How to complete this task ▸ Counting case-sensitively, how many of the lines below contain the string "роль"? Reply with the number alone.
━━━━━ Supplied information ━━━━━
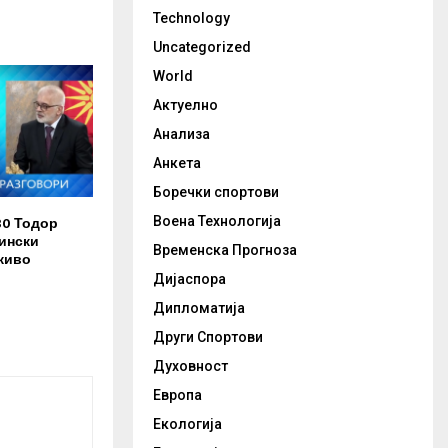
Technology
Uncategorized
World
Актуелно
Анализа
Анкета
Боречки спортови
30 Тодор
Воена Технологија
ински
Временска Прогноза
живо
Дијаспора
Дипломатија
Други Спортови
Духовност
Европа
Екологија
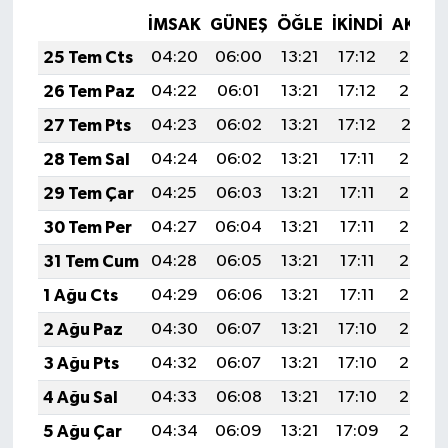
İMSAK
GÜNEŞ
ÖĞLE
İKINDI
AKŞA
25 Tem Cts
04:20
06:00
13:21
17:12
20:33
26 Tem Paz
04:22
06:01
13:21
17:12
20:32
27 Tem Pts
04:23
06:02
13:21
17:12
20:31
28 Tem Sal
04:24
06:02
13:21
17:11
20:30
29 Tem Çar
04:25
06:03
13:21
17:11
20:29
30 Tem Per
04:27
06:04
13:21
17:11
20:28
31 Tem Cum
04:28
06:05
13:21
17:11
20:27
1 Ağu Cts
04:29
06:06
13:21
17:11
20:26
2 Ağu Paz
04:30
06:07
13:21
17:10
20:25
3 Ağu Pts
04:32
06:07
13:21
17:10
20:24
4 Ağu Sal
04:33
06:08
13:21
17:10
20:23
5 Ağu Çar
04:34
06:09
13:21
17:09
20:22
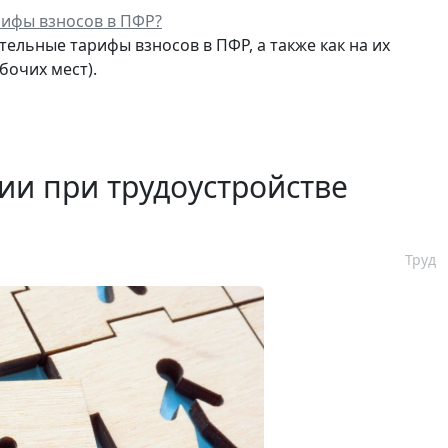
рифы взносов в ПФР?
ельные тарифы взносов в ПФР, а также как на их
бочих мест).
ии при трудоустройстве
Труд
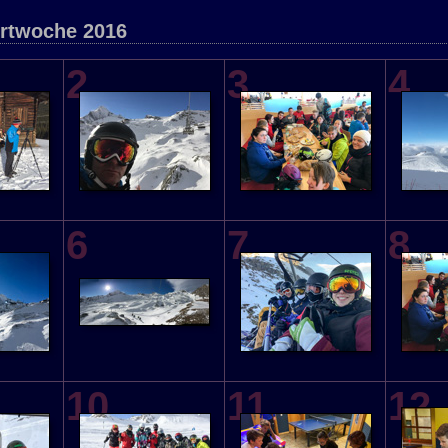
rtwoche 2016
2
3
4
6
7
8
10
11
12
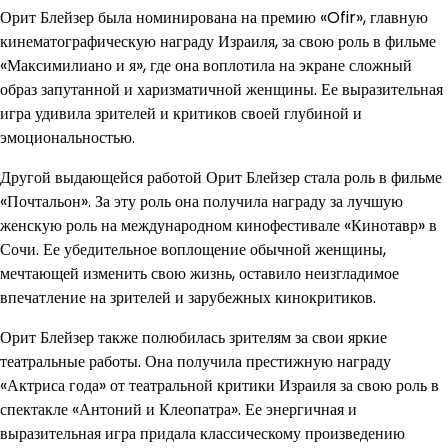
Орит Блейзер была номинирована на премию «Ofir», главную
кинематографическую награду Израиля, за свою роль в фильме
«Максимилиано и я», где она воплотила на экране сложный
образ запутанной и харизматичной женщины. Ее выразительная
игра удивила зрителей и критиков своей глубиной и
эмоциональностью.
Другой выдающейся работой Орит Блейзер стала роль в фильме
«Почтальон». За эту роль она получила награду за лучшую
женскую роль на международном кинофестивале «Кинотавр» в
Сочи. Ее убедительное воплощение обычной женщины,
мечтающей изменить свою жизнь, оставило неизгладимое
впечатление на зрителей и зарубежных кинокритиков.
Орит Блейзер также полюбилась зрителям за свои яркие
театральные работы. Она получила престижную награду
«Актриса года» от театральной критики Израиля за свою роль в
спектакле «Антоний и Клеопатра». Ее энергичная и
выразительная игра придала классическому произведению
━━━━━
Task solution ▸ 5